**Texto do exercício**
────────────────

Se você toma medicamentos para refluxo há algum tempo, pergunte ao seu médico se ele recomenda um período sem IBPs, porque nem todo mundo precisa tomar medicação indefinidamente. Sempre há riscos de efeitos colaterais quando você toma medicação por um prazo prolongado, e reduzir a medicação pode atenuar esse risco.

Alguns médicos suspeitam que uma porcentagem das pessoas que tomam IBPs possa nem ter refluxo, porque o uso prolongado da medicação nem sempre melhora os sintomas. “Nem tudo que parece azia, indigestão, regurgitação é consequência de refluxo gastroesofágico”, afirma Hungin. “Embora nós, médicos, prescrevamos inibidores da bomba de prótons, nosso sucesso com pessoas que têm esses sintomas não é bem o que se diz. E suspeito que não podemos ajudar apenas com medicação cerca da metade dos pacientes.”

────────────────

**Itens listados**
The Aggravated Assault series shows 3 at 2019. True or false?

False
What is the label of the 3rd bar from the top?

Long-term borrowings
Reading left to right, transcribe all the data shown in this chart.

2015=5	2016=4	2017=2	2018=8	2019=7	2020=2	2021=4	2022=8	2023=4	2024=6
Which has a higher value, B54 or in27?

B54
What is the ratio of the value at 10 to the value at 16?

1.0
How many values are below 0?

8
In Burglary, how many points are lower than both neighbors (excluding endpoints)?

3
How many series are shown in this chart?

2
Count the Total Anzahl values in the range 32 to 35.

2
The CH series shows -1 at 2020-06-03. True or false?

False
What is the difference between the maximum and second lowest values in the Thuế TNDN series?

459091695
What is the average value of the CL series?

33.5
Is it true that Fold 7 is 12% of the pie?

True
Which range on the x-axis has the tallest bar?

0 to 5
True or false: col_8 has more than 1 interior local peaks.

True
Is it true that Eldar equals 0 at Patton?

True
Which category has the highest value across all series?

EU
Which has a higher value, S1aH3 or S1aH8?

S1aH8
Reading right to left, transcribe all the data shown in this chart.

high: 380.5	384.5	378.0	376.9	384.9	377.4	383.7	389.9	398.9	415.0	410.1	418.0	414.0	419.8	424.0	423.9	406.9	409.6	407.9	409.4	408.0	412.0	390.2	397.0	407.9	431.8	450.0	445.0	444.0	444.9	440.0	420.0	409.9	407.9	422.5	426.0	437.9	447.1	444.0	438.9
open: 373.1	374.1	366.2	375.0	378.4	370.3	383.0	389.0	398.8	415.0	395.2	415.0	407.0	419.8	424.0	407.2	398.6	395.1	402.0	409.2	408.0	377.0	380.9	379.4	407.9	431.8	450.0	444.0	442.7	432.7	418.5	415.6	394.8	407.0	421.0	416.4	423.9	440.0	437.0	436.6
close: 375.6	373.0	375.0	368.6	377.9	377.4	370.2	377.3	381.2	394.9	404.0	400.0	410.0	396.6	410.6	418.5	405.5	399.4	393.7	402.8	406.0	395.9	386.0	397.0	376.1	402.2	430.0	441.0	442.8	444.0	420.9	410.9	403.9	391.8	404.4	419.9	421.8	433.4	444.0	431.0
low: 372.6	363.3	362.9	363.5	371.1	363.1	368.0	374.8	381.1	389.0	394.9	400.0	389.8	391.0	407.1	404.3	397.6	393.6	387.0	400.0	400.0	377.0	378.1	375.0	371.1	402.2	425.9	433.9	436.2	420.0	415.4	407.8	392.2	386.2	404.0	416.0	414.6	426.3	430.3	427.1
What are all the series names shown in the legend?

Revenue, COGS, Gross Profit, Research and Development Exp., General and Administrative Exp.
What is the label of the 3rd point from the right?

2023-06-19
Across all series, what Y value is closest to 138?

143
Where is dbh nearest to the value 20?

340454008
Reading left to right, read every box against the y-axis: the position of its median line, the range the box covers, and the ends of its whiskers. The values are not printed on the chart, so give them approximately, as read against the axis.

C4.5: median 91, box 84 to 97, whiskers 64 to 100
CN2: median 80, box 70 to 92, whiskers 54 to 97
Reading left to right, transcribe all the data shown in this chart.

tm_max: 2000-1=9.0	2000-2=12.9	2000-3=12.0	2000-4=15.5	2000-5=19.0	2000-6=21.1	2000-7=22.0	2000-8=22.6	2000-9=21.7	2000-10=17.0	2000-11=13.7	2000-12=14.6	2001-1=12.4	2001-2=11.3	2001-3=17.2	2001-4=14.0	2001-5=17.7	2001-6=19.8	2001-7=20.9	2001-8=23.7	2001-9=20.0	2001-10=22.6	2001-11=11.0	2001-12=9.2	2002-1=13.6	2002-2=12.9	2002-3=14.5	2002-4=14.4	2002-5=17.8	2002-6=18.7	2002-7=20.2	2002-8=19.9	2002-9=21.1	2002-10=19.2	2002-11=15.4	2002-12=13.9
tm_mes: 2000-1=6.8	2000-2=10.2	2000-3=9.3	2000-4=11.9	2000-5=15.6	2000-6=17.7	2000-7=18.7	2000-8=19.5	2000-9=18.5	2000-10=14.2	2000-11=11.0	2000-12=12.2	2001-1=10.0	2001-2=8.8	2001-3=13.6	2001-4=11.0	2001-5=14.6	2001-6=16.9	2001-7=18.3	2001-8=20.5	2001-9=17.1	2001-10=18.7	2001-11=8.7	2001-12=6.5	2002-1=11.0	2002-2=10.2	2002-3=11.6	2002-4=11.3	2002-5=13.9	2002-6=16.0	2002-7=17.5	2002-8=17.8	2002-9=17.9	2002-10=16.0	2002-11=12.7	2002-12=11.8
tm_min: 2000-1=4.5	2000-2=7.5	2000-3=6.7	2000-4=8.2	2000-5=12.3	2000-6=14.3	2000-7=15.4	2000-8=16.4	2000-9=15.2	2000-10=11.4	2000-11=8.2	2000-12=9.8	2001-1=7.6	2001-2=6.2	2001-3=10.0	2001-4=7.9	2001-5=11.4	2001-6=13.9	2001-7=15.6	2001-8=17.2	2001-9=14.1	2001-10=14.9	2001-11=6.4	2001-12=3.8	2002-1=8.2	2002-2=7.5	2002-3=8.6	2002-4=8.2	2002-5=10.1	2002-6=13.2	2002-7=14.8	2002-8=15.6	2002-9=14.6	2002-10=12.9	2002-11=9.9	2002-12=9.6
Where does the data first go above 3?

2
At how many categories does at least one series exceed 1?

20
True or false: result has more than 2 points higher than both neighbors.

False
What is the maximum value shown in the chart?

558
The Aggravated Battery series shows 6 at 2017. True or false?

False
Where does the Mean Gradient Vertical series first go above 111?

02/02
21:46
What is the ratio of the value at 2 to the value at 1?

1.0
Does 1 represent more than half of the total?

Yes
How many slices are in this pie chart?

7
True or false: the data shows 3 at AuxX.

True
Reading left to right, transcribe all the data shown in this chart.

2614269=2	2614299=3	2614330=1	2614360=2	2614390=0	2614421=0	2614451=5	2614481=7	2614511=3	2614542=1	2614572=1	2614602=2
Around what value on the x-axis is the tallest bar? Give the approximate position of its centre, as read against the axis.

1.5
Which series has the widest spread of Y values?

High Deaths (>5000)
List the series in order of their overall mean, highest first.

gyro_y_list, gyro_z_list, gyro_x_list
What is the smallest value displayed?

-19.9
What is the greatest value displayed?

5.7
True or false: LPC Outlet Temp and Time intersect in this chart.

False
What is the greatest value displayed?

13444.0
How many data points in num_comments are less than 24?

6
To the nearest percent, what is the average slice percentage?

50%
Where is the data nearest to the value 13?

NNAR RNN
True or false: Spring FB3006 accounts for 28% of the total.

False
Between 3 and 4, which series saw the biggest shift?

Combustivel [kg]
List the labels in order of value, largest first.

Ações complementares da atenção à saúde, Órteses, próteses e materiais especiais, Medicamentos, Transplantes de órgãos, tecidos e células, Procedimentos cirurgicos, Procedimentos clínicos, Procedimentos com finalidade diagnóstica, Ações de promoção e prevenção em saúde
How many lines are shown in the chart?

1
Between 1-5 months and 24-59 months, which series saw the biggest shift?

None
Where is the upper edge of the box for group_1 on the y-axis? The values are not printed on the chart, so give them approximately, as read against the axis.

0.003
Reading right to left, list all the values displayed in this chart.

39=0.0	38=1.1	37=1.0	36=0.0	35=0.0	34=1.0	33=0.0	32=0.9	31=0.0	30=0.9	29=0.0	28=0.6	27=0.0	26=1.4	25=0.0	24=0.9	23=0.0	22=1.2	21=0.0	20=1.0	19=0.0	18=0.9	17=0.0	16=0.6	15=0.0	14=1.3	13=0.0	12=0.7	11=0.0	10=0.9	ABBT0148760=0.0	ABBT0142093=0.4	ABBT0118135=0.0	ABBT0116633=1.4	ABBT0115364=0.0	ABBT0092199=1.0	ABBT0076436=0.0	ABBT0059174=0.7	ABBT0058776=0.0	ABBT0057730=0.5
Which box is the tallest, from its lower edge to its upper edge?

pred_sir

────────────────

**Instruções das tarefas**
a - Segundo o texto sobre medicamentos para refluxo, o que alguns médicos suspeitam a respeito de uma porcentagem das pessoas que tomam IBPs?
b - Dê continuidade ao texto sobre medicamentos para refluxo com um parágrafo que comece depois da última frase apresentada.

**Respostas do exercício**
a - Suspeitam que essas pessoas possam nem ter refluxo.

b -
Embora Stier, o jornalista especializado em automobilismo, não tome medicação diariamente, ele ainda depende de IBPs quando os sintomas retornam. “Não gosto de tomar remédio com frequência. Isso faz com que me sinta velho”, diz Stier. “Mas sei que os IBPs serão meus companheiros para o resto da vida. Para ser franco, desde que passei a usá-los, uma vida nova começou para mim. Em vez de horas de tortura, ganho paz e tranquilidade meia hora depois de engolir o comprimido.”